>> start

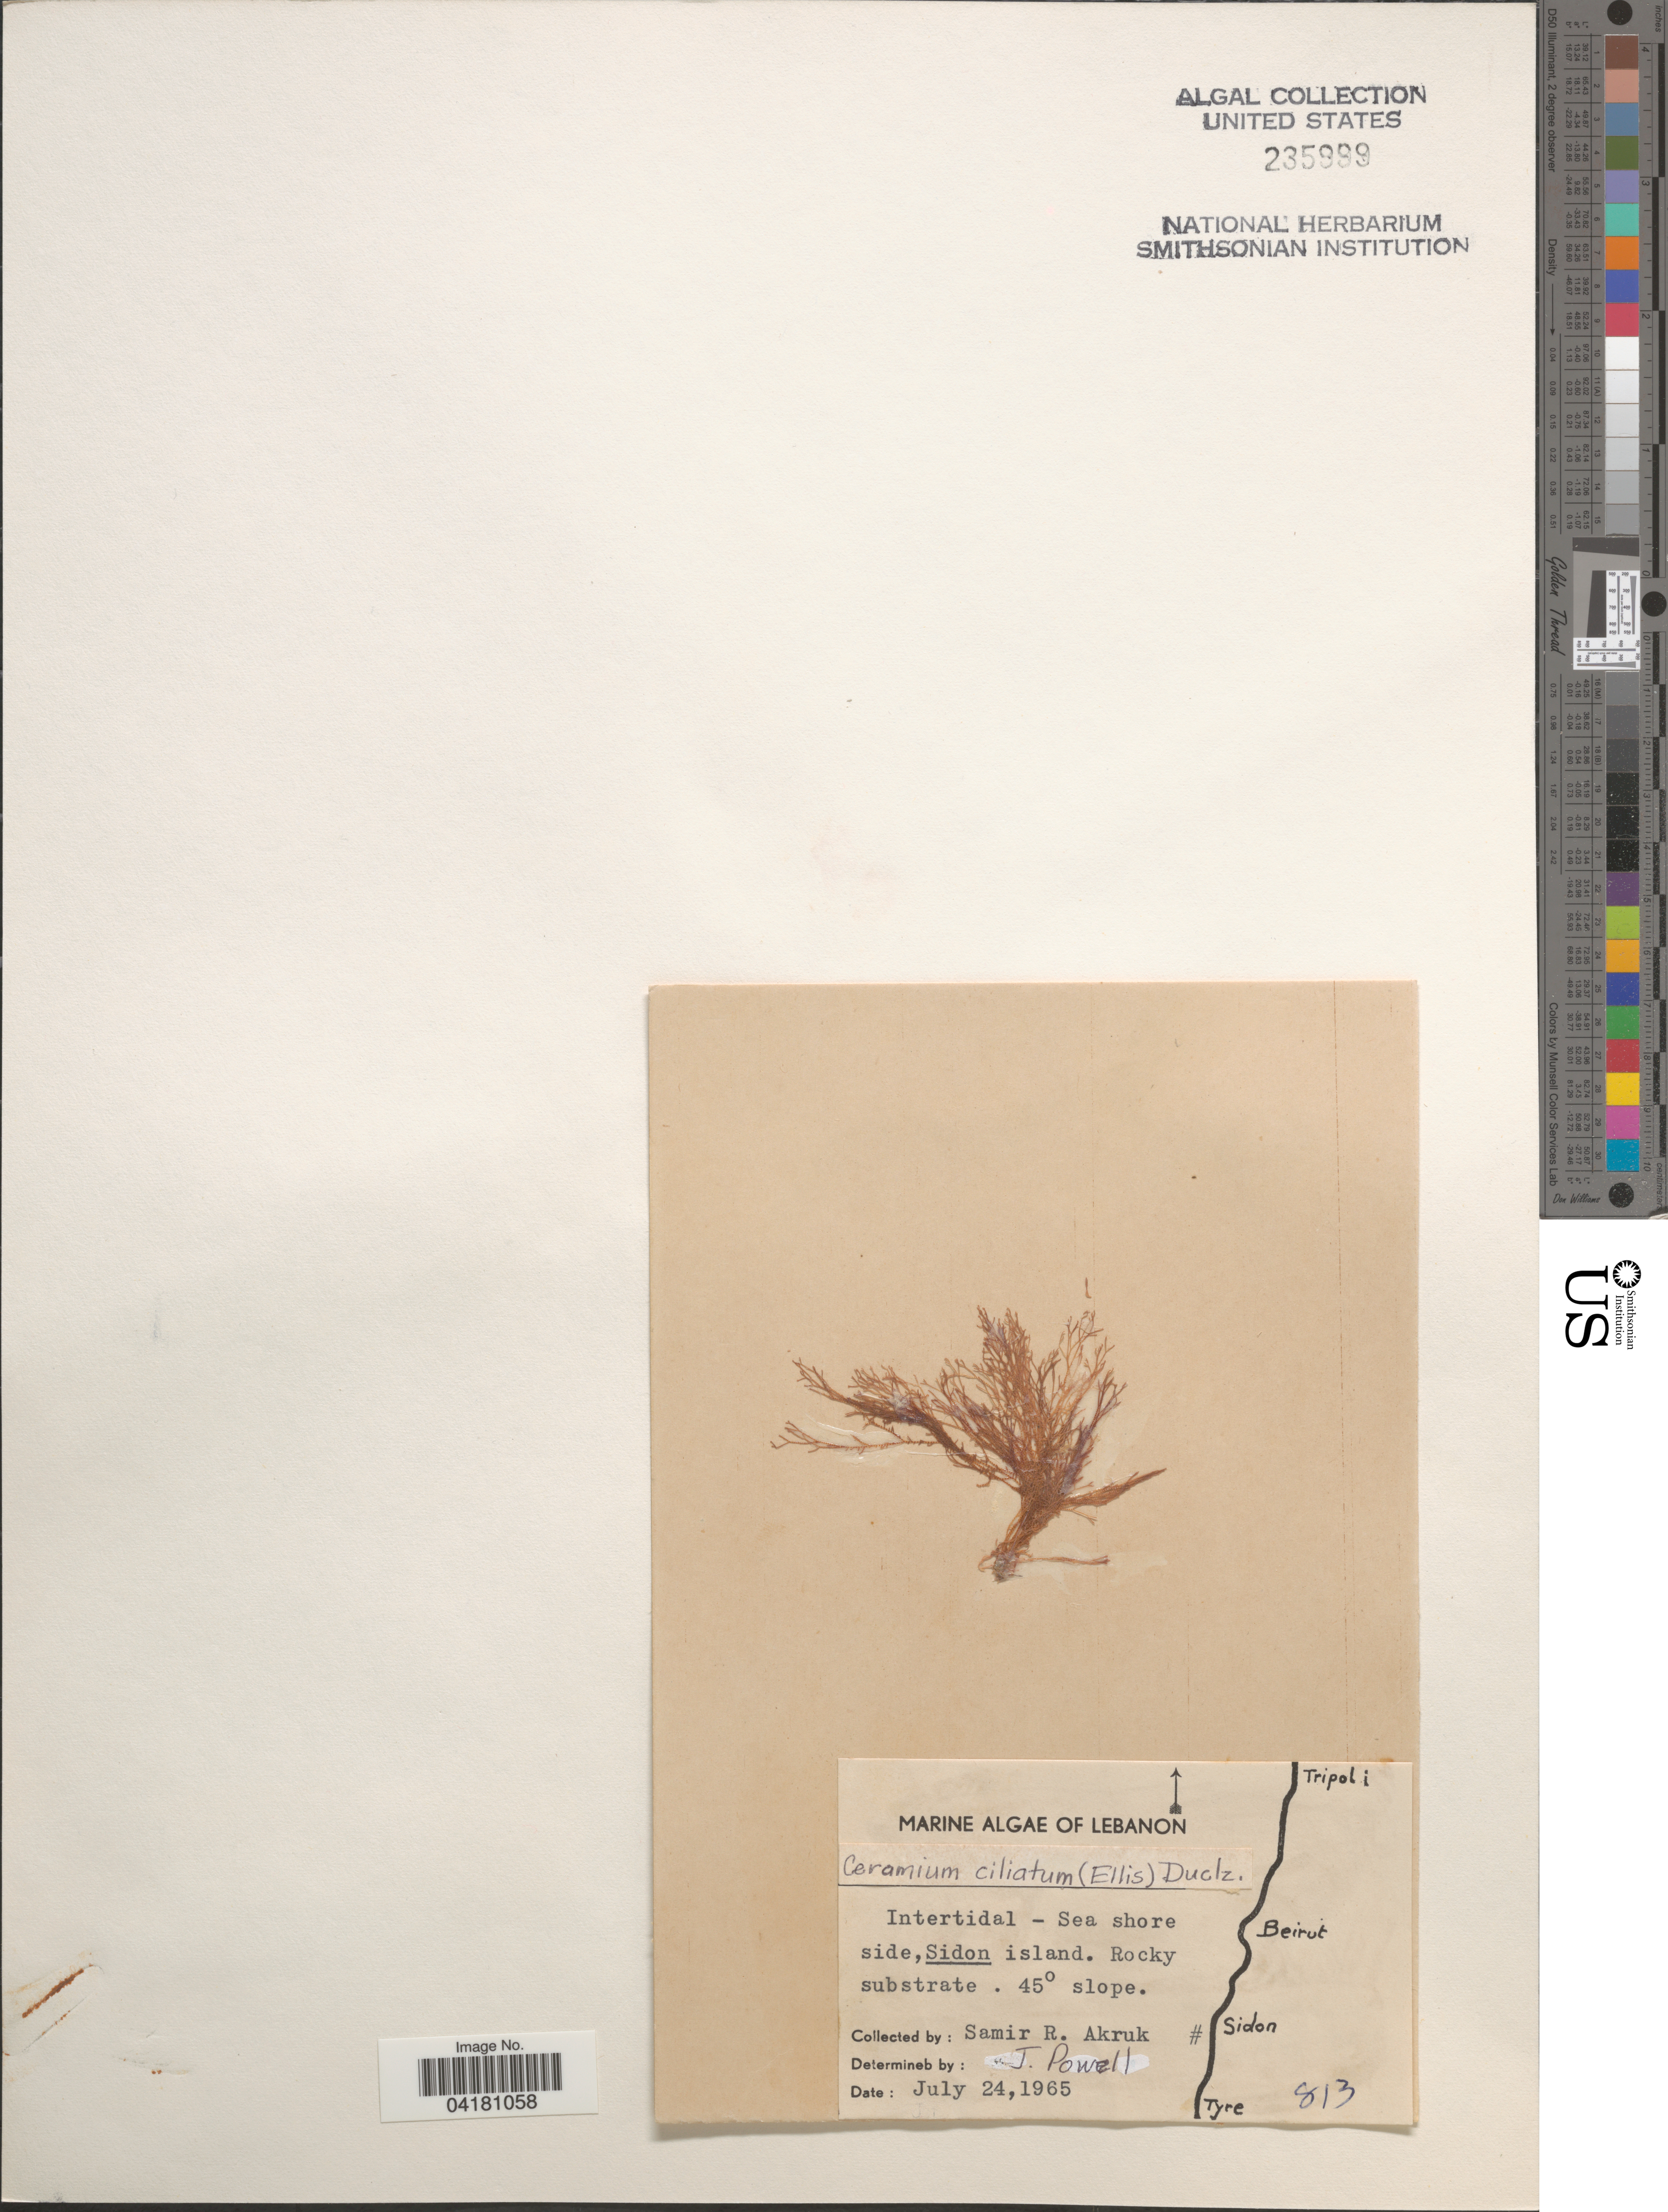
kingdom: Plantae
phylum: Rhodophyta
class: Florideophyceae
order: Ceramiales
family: Ceramiaceae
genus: Ceramium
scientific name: Ceramium ciliatum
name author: (J. Ellis) Ducluzeau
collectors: S. Akruk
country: Lebanon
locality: Intertidal - Sea shore side, Sidon island. Rocky substrate. 45° slope.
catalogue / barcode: US 235999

>> end

Please give the lines of every item above as a JSON list of strings, one string per line, leaving out blank lines and the pictures.

[
  "kingdom: Plantae",
  "phylum: Rhodophyta",
  "class: Florideophyceae",
  "order: Ceramiales",
  "family: Ceramiaceae",
  "genus: Ceramium",
  "scientific name: Ceramium ciliatum",
  "name author: (J. Ellis) Ducluzeau",
  "collectors: S. Akruk",
  "country: Lebanon",
  "locality: Intertidal - Sea shore side, Sidon island. Rocky substrate. 45° slope.",
  "catalogue / barcode: US 235999"
]